Alarm Phone, Borderline-Europe, Mediterranea Saving Humans e Sea-Watch ricordano oggi di aver «assistito e documentato direttamente a respingimenti illegali verso la Libia coordinati dalle autorità europee, come Frontex e Eunavfor Med, e attuati dalla cosiddetta Guardia costiera libica, un gruppo di milizie (finanziate e addestrate dall’Ue) con un passato di palesi violazioni dei diritti umani e di collaborazione con i trafficanti di esseri umani».

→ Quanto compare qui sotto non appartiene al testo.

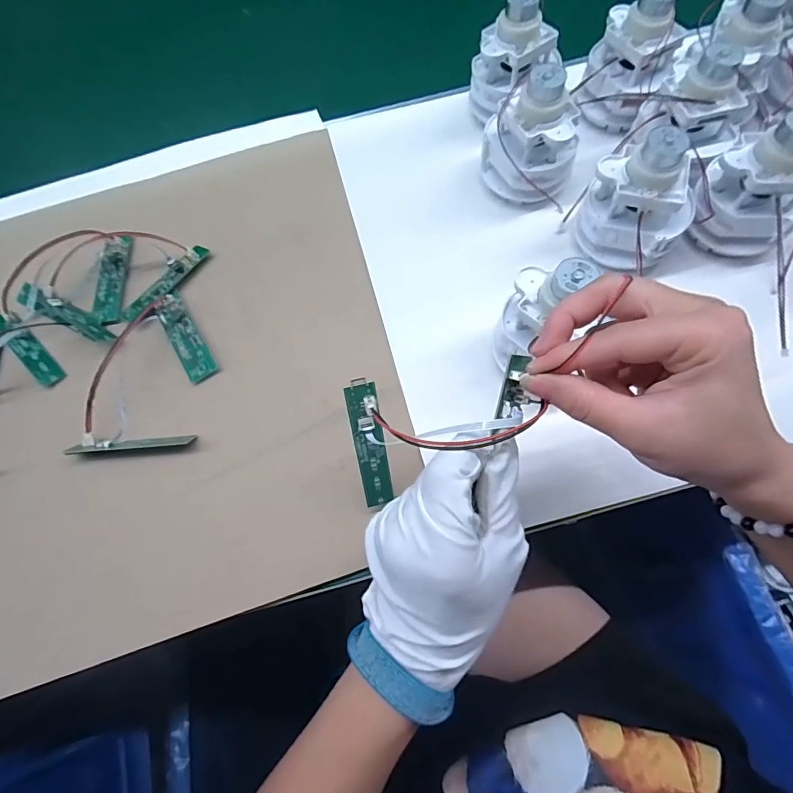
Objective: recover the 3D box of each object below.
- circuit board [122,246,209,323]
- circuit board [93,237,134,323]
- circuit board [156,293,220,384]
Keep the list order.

La politica dei respingimenti di massa in zona di guerra libica «è una vera e propria politica europea, di cui l’Ue e i suoi Stati membri sono direttamente responsabili», tuona Kiri Santer di Alarm Phone.

Nel rapporto, dal titolo «Remote control: the EU-Libya collaboration in mass interceptions of migrants in the Central Mediterranean», si legge la dinamica di tre operazioni SAR (search and rescue) finite con quelli che le organizzazioni umanitarie definiscono senza mezzi termini «intercettazioni e respingimenti verso la Libia da parte della cosiddetta Guardia Costiera Libica». Il quadro giuridico delle «violazioni commesse» viene analizzato in particolare alla luce del «funzionamento operativo della collaborazione tra l’UE e la cosiddetta Guardia costiera libica», soprattutto riguardo al coordinamento aereo.

Video/Alarm Phone, Borderline-Europe, Mediterranea Saving Humans e Sea-Watch

«I mezzi aerei dell’UE sono impiegati per avvistare le imbarcazioni dei migranti e per guidare la cosiddetta Guardia Costiera Libica», dice Bérénice Gaudin di Sea Watch. «Questa sorveglianza aerea ha portato alla cattura di decine di migliaia di persone e al loro respingimento in zona di guerra libica in operazioni che non sono altro che violazioni dei diritti fondamentali gestite dagli Stati».

Il fatto è che in punta di diritto sembrerebbe che l’Unione Europea ritenga che «monitorando dai mezzi aerei i casi di emergenza in mare e le intercettazioni da parte della cosiddetta Guardia Costiera libica si possa evitare la responsabilità per le violazioni dei diritti che queste pratiche comportano», chiosa Lucia Gennari di Mediterranea Saving Humans. «Questo rapporto afferma il contrario».